Search code examples
luapandoc

Pandoc filter in Lua to alter text that are not headings


I am writing a Lua filter for pandoc that adds a glossary function to HTML output of a markdown file. The goal is to add mouseover text to each occurrence of an acronym or key definition in the document.

However, I don't want this to occur for text in headings.
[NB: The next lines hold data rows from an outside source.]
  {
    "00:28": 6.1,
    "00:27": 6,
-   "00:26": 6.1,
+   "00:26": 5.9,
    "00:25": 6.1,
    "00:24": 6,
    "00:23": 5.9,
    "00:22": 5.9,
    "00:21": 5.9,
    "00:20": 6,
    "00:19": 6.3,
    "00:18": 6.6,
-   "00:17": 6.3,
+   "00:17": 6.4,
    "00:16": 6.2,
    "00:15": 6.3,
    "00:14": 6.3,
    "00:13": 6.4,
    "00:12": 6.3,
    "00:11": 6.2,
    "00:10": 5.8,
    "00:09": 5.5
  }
My MWE works on most* text in the document:

-- Parse glossary file (summarised here for brevity)
local glossary = {CO = "Cardiac Output", DBP = "Diastolic Blood Pressure", SBP = "Systolic Blood Pressure"}

-- Substitute glossary term for span with a mouseover link
function Str(elem)
  for key, value in next, glossary do
    if elem.text == key then
      return pandoc.Span (key, {title = value, class = "glossary"})
    end
  end
end

My understanding from the documentation and poking at the AST suggests to me I need to use a block-level function first and then walk_block to alter the inline elements.

function Pandoc(doc)
  for i, el in pairs(doc.blocks) do
    if (el.t ~= "Header") then
      return pandoc.walk_block(el, {
        Str = function (el)
          for key, value in next, glossary do
            if el.text == key then
              return pandoc.Span (key, {title = value, class = "glossary"})
            end
          end
        end })
    end
  end
end

However, this attempt isn't working and returns the error: "Error while trying to get a filter's return value from Lua stack. PandocLuaError "Could not get Pandoc value: expected table, got 'nil' (nil)". I think my return structure is wrong, but I haven't been able to debug it.
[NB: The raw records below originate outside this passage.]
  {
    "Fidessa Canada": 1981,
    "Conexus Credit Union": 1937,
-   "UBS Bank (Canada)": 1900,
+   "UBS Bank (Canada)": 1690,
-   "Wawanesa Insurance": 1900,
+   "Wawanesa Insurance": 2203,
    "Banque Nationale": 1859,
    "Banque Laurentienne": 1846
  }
My test markdown file contains:

# Acronyms: SBP, DBP & CO

Spaced acronyms: CO and SBP and DBP.

In a comma-separated list: CO, SBP, DBP; with backslashes; CO/DBP/SBP, and in bullet points:
  
* CO
* SBP
* DBP

*It fails on terms with non-space adjacent characters, such as punctuation.


Solution

  • After a couple more days, I have found a partial solution which may help anyone else with a similar problem.

    I think (but am not certain) that the Pandoc(doc) requires a return of both a list of block elements and the doc.meta, which I wasn't doing above.
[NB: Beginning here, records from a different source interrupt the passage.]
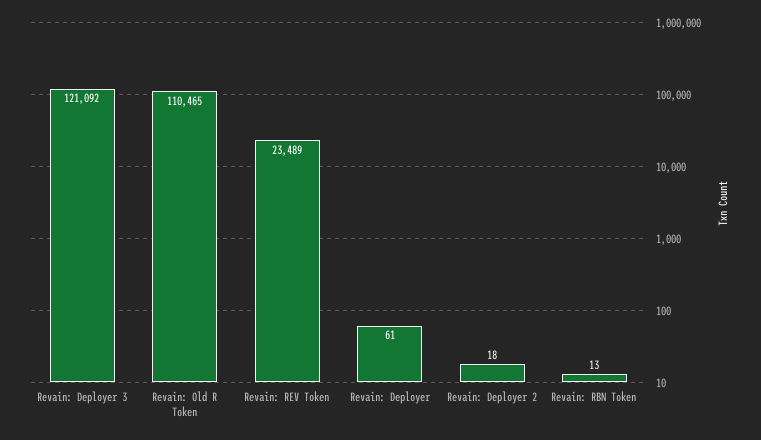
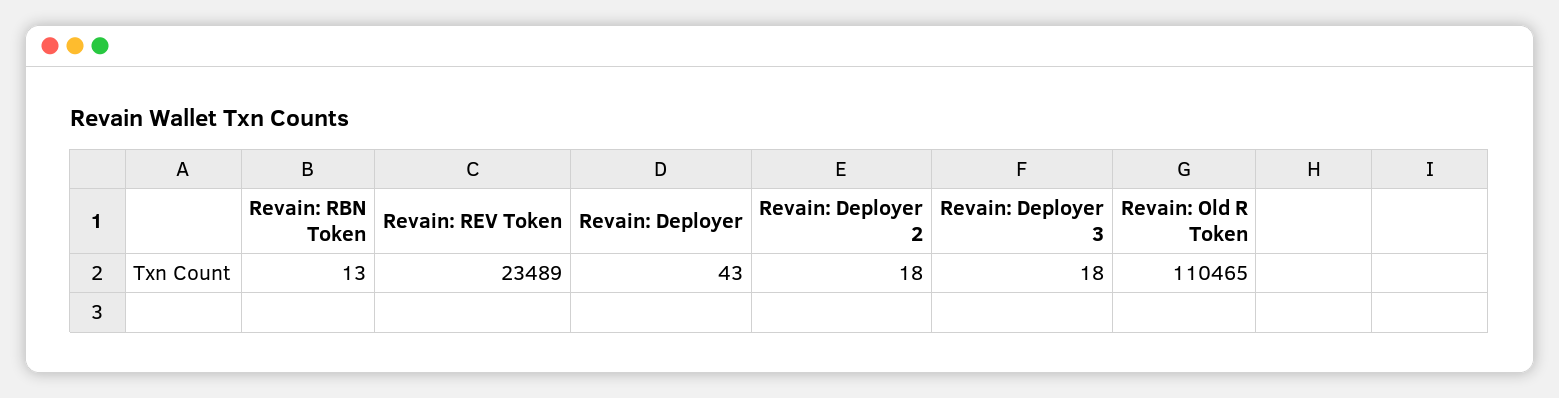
  {
-   "Revain: Deployer 3": 121092,
+   "Revain: Deployer 3": 18,
    "Revain: Old R Token": 110465,
    "Revain: REV Token": 23489,
-   "Revain: Deployer": 61,
+   "Revain: Deployer": 43,
    "Revain: Deployer 2": 18,
    "Revain: RBN Token": 13
  }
    My solution has been to separate the glossary function out and then call it individually for each desired block element. This works, even though it is a little clunky.

    function glos_sub (el)
      return pandoc.walk_block(el, {
        Str = function (el)
          for key, value in next, glossary do
            if el.text == key then
              return pandoc.Span (key, {title = value, class = "glossary"})
            end
          end
        end
      })
    end
    
    -- Run on desired elements
    return {
      {BulletList = glos_sub},
      {Para = glos_sub},
      {Table = glos_sub}
    }